The correct answer is tinea pedis (choice “a”) of the moccasin variety (see “Discussion”). Contact dermatitis (choice “b”) is highly unlikely, given the lack of symptoms, the absence of vesiculation, and the duration of the problem. Unna-Thost syndrome (choice “c”) manifests with, among other things, plantar hyperkeratosis that is thick and fissured and looks like exaggerated callous formation. Plantar psoriasis (choice “d”) waxes and wanes and is seldom relegated to the sides of the feet. And while it is possible for psoriasis to affect only one area of the body (scalp, nails, or elbows), it is far more common for it to be seen in multiple areas, particularly in cases with a long duration, such as this one.
There are three common types of tinea pedis (dermatophytosis of the foot), but the moccasin variety (also called chronic hyperkeratotic type) is by far the most common and probably the least known. The classic interdigital type, with maceration and inflammation between either the fourth and fifth or third and fourth toes, is better known and therefore easier to diagnose. The third type of tinea pedis is inflammatory and typically presents with the sudden appearance of discrete vesicles and pustules on the non–weight-bearing portion of the sole; it is quite pruritic.

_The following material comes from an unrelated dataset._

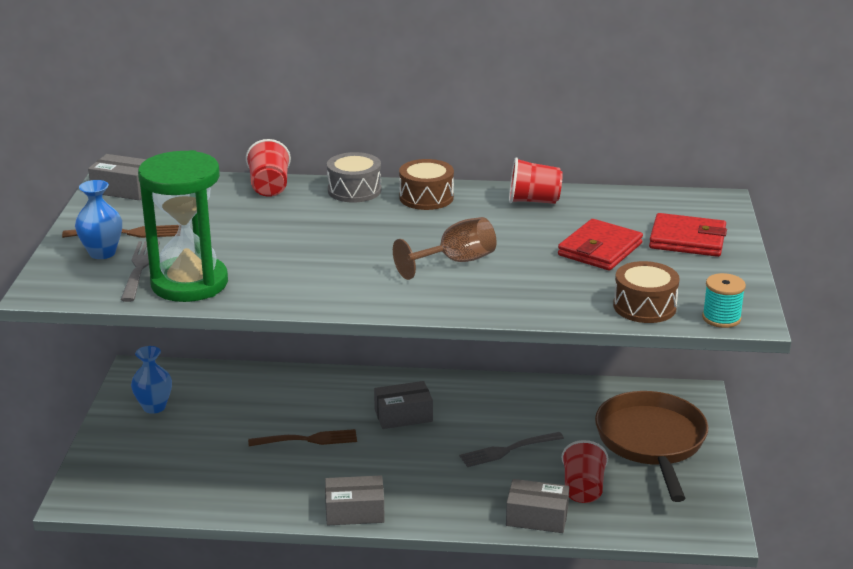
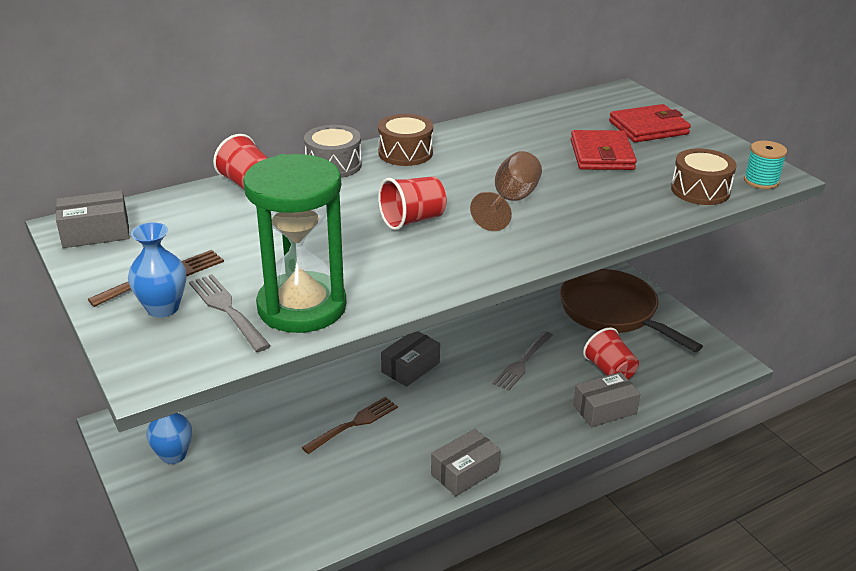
camera: 35 degrees left, 5 degrees up
(533, 201) = (495, 130): red cup -> red cup (412, 220)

Given the appearance and complete lack of symptoms, moccasin-variety tinea pedis often goes unnoticed by the patient, or is written off as mere “dry skin” until a flare (usually in the summer) brings it back to mind. Patients often have a family history of similar problems; in this case, the patient’s mother was affected.
The KOH prep was positive in this case, showing numerous fungal elements that probably represented Trichophyton rubrum. This common dermatophyte also causes jock itch and onychomycosis, among other conditions. Fortunately, it is sensitive to most of the allylamines (eg, terbinafine) and imidazoles (eg, econazole or oxiconazole) in topical form.
Although the use of these medications can lead to marked improvement, a cure is most unlikely. Patients with this type of tinea pedis are probably susceptible to this “infection” and cannot avoid repeated re-exposure to the organism, which will be present in great numbers in their environment (shoes, socks, bedding, carpet).
After a thorough discussion of the diagnosis and prognosis, this patient was initially treated with OTC terbinafine cream, applied twice daily. Within two weeks, the frequency of application can be reduced to once or twice per week, especially during colder months; this should be sufficient to control the condition.
Of note, none of this woman’s immediate family has contracted tinea pedis, despite many years of exposure. This demonstrates the principle that susceptibility is probably more important than exposure.